Those are just vector ops from the perspective of the assembly language.
What I'm talking about is in the compute units themselves. See page 12:
https://developer.amd.com/wp-content/resources/Vega_Shader_ISA_28July2017.pdf
View attachment 172588
sALU processes Scalar instructions (loops, branching, booleans), where sGPRs are primarily booleans, but also function-pointers, the call stack, and things of that nature.
vALUs process vector instructions, which include those "packed" instructions. If we wanted to get more specific, there are also LDS, load/store, and DPP instructions going to different units. But by and large, the two instructions that constitute the majority of AMD GPUs are classified as vector, or scalar.
You're right in that the fixed-function pipeline (not shown in the above diagram), in particular rasterization ("ROPs") constitute a significant portion of the modern GPU. But you can see that the command-processor is very far away from the vALUs / sALUs inside of the compute units.
AMD's command processors are poorly documented. I can't find anything that describes their operation very well. (Well... I could read the ROCm source code, but I'm not
THAT curious...)
But from my understanding: the command processor simply launches wavefronts. That is: it sets up the initial sGPRs for a workgroup (x, y, and z coordinate of the block), as well as VGPR0, VGPR1, and VGPR2 (for the x, y, and z coordinate of the thread).
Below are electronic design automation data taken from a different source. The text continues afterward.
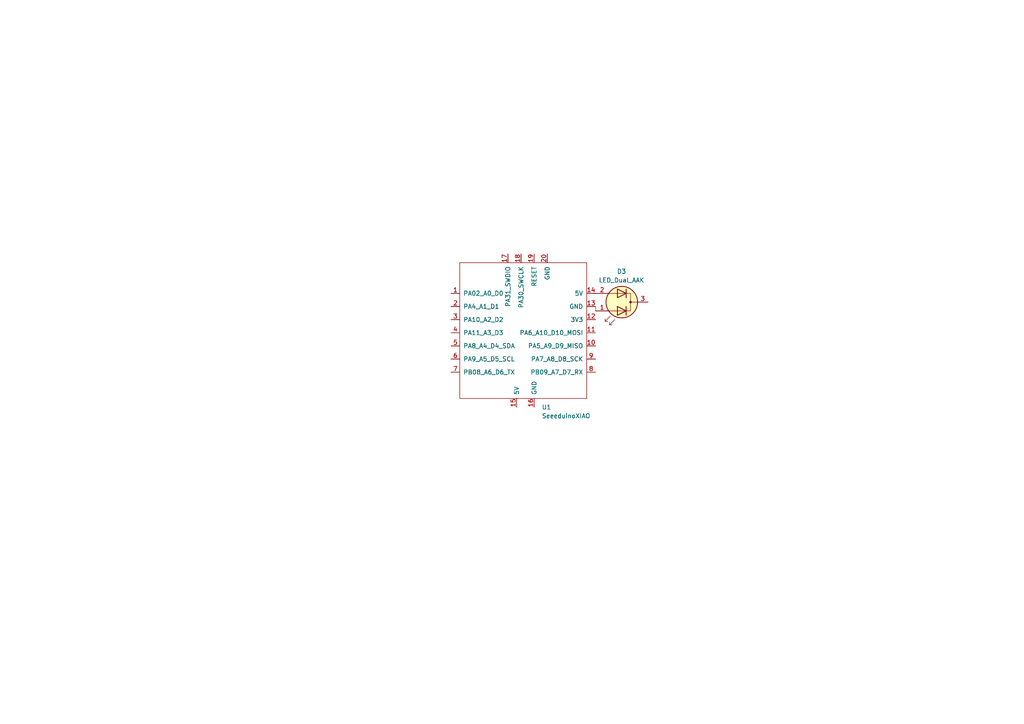
<source format=kicad_sch>
(kicad_sch (version 20230121) (generator eeschema)

  (uuid c90b3866-50ae-43b4-babd-4718efad0ccc)

  (paper "A4")

  


  (wire (pts (xy 172.72 88.9) (xy 172.72 90.17))
    (stroke (width 0) (type default))
    (uuid 47e5c009-973b-4591-8321-b1c106f70803)
  )

  (symbol (lib_id "Seeeduino XIAO:SeeeduinoXIAO") (at 152.4 96.52 0) (unit 1)
    (in_bom yes) (on_board yes) (dnp no) (fields_autoplaced)
    (uuid 19be428e-1926-4d6b-845f-f4ba433499e1)
    (property "Reference" "U1" (at 157.1341 118.11 0)
      (effects (font (size 1.27 1.27)) (justify left))
    )
    (property "Value" "SeeeduinoXIAO" (at 157.1341 120.65 0)
      (effects (font (size 1.27 1.27)) (justify left))
    )
    (property "Footprint" "Seeeduino XIAO KICAD:Seeeduino XIAO-MOUDLE14P-2.54-21X17.8MM" (at 143.51 91.44 0)
      (effects (font (size 1.27 1.27)) hide)
    )
    (property "Datasheet" "" (at 143.51 91.44 0)
      (effects (font (size 1.27 1.27)) hide)
    )
    (pin "1" (uuid 5943b824-6027-46ca-a91b-53a964b4c1c0))
    (pin "11" (uuid f0e17ea4-ec1e-43c3-b455-4b5bfa553454))
    (pin "14" (uuid e07b39e7-c4fa-4b4f-8c37-fa391e1fe5af))
    (pin "18" (uuid 63fccf18-0fd5-498a-a80a-18c59d84435f))
    (pin "4" (uuid 38c3be32-4b1e-4f47-b886-60c3ea2633a0))
    (pin "8" (uuid 3209b8b4-65ab-4adb-b95e-c84e4e2127ee))
    (pin "13" (uuid f0d468b1-2966-45d1-bbe1-914898d2a077))
    (pin "15" (uuid 7973bb2d-09b7-4813-8be2-d43a1609b774))
    (pin "19" (uuid 8730d96b-659c-4bec-9786-f176c959a0e7))
    (pin "3" (uuid cafec99d-a64a-4cd3-bc55-e2cb9ffe90dc))
    (pin "6" (uuid 67aceb6a-0c53-4a12-9dd1-614c77d3eb17))
    (pin "16" (uuid 0c9d4cd8-0bf3-487d-bc61-feaf4bc5fe7b))
    (pin "9" (uuid bbed656b-f728-4002-a92f-bb7ef22f485a))
    (pin "7" (uuid 3135d07c-4c2f-46ab-b87e-45eb2a0c79ce))
    (pin "2" (uuid b2c097a6-87ca-41d3-8f77-55e433d06472))
    (pin "12" (uuid 337e861b-bb7b-4fd5-a4fb-0e91d8a2ff40))
    (pin "10" (uuid 3eb05b07-81f5-48c5-b52d-1a88b78068d0))
    (pin "20" (uuid 2207d6cb-659b-4d88-b887-6f33e87fb7fc))
    (pin "5" (uuid 8be4ecbb-be22-446f-8d09-562238885ad7))
    (pin "17" (uuid 116c3422-13d6-48ab-bc7c-52604e59de6e))
    (instances
      (project "quetzalblinkamini"
        (path "/c90b3866-50ae-43b4-babd-4718efad0ccc"
          (reference "U1") (unit 1)
        )
      )
    )
  )

  (symbol (lib_id "Device:LED_Dual_AAK") (at 180.34 87.63 180) (unit 1)
    (in_bom yes) (on_board yes) (dnp no) (fields_autoplaced)
    (uuid cc03345b-13bc-475c-ab6f-3f419d0cba3d)
    (property "Reference" "D3" (at 180.2765 78.74 0)
      (effects (font (size 1.27 1.27)))
    )
    (property "Value" "LED_Dual_AAK" (at 180.2765 81.28 0)
      (effects (font (size 1.27 1.27)))
    )
    (property "Footprint" "LED_THT:LED_D5.0mm-3_Horizontal_O3.81mm_Z3.0mm" (at 180.34 87.63 0)
      (effects (font (size 1.27 1.27)) hide)
    )
    (property "Datasheet" "~" (at 180.34 87.63 0)
      (effects (font (size 1.27 1.27)) hide)
    )
    (pin "3" (uuid 689a1cda-cd09-4827-9445-772e621a4081))
    (pin "1" (uuid 12a6ea50-c5b7-422f-a2cd-f7dd996a7354))
    (pin "2" (uuid e420e603-ecb0-4c72-a952-ac2c3f413d38))
    (instances
      (project "quetzalblinkamini"
        (path "/c90b3866-50ae-43b4-babd-4718efad0ccc"
          (reference "D3") (unit 1)
        )
      )
    )
  )

  (sheet_instances
    (path "/" (page "1"))
  )
)

</source>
Additional parameters go into sGPRs (shared between all threads). Then, it issues a command to jump (or function call) the compute unit to a location in memory. AMD command processors have a significant amount of hardware scheduling logic for events and ordering of wavefronts: priorities and the like.
But the shader has already been converted into machine code by the OpenCL or Vulkan or DirectX driver, and loaded somewhere. The command processor only has to setup the parameters, and issue a jump command to get a compute unit to that code (once all synchronization functions, such as
OpenCL Events, have proven that this particular wavefront is ready to run).